» **THE PROBLEM**
Which timestamps are attached to the comments in the text on the oldest musical composition?

» **DOCUMENT SECTION**
'''

What is the oldest musical composition that exists both as verifiable historical notation (or some other primary source) and as available recording on CD (or better e.g. on YouTube)?

For instance, Gregorian chants (e.g. as performed by Schola Gregoriana Pragensis) are very old -- from the first millennium AD. China's Imperial Music Bureau as an institution is even much older.

  • Are you alright with reproductions @Drux? – Rohit May 6 '15 at 10:04
  • @Rohit If it's a faithful reproduction then yes. I'd like to get a sense e.g. what kind of music was experienced by ancient Romans. I have some impressions from movies and the like, but there is presumably little faithfulness in such sources. Back to the say 16th century I generally find European music the older the more beautiful and I am also interested in whether this may (in parts) extent even further back into (global) history. – Drux May 6 '15 at 19:01
  • faithful it is. U may also find interest in folk music, than looking into classical only. – Rohit May 7 '15 at 8:52
  • @Rohit Thanks. (When applied to music that old, IMO a formal distinction between folk and classical music makes little practical sense.) – Drux May 7 '15 at 10:51

The Book of Rites, in a chapter on Touhu, records an apparently complete composition for drums. Known as the Lu Drums (魯鼓) or the Xue Drums (薛鼓), it seems to be intended for a match of the semi-ritualistic game of pitch-pot. This is considered the oldest extant musical score in Chinese history.

'''

» **EXTRACTED DATA**
'''

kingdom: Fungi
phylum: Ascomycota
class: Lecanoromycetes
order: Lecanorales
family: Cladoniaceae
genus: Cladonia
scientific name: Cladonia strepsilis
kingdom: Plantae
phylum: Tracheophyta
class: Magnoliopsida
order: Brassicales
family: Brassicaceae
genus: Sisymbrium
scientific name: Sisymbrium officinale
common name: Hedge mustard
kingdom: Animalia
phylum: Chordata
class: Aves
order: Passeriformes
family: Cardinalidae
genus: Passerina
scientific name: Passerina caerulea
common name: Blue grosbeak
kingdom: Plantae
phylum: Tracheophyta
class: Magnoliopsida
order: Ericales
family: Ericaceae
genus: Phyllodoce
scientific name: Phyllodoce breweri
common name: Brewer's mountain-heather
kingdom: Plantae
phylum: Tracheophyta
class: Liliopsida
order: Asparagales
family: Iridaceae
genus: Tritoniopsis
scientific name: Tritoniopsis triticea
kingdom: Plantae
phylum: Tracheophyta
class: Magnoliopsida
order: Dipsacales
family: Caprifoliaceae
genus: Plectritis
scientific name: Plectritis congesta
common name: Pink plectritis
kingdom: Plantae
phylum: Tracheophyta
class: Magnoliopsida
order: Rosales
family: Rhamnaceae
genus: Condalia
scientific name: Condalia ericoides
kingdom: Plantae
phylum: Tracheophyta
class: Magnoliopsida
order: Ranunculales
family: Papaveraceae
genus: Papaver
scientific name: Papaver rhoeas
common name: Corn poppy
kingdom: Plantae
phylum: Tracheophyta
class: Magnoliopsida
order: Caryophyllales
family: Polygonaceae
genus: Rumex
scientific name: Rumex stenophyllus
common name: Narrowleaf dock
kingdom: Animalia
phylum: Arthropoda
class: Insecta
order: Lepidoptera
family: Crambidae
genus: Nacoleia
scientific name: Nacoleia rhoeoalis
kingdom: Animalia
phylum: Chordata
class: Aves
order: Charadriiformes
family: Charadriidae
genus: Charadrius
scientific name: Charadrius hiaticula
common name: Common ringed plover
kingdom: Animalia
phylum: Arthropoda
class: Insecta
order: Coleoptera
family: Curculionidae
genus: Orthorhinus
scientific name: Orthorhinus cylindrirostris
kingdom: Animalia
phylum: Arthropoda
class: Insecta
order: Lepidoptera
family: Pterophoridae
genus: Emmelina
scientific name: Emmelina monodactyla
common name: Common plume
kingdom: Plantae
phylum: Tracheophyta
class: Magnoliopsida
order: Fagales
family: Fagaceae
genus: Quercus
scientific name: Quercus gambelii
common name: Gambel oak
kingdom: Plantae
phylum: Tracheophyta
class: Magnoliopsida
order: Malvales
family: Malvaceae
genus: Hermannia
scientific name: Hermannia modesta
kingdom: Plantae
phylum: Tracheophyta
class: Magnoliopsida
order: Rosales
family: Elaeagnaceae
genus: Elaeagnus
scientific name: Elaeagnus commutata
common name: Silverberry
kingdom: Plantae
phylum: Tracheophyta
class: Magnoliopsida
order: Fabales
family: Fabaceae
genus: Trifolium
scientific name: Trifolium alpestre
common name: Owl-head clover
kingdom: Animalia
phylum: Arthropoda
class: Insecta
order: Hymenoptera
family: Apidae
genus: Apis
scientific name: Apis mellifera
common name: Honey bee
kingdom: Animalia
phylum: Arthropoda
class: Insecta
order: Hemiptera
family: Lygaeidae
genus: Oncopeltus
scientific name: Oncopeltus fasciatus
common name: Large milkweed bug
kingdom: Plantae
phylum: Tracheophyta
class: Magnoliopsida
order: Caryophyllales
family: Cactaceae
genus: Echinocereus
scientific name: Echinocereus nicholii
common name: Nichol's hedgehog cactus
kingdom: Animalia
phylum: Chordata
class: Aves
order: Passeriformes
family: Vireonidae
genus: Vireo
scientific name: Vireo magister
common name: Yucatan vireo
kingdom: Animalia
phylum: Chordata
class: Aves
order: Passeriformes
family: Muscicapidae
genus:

'''

» **TASK ANSWER**
- May 6 '15 at 10:04
- May 6 '15 at 19:01
- May 7 '15 at 8:52
- May 7 '15 at 10:51